• _Work required_
Every line from the top of the records below through the one containing "left ear: (69, 76)" must be copied exactly, and the pictures must not be.

[Joint position lists]
++++++++++++++++++++

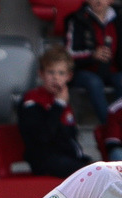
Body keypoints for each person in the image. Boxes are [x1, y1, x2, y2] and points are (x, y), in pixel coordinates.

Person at [18, 45, 93, 177]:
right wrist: (58, 105)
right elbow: (42, 137)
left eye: (61, 73)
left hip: (67, 159)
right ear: (41, 74)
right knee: (88, 174)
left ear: (69, 76)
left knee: (100, 170)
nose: (55, 78)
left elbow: (70, 138)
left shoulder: (64, 99)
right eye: (51, 72)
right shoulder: (31, 101)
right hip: (44, 160)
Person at [64, 0, 122, 124]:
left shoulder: (119, 18)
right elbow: (68, 55)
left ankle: (121, 123)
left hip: (112, 70)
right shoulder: (76, 19)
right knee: (94, 82)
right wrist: (92, 55)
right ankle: (110, 127)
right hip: (83, 71)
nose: (99, 1)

++++++++++++++++++++

• _Answer below_
Body keypoints for each person in the image. Boxes are [x1, y1, x2, y2] and points are (x, y), in pixel coordinates.

Person at [18, 45, 93, 177]:
right wrist: (58, 105)
right elbow: (42, 137)
left eye: (61, 73)
left hip: (67, 159)
right ear: (41, 74)
right knee: (88, 174)
left ear: (69, 76)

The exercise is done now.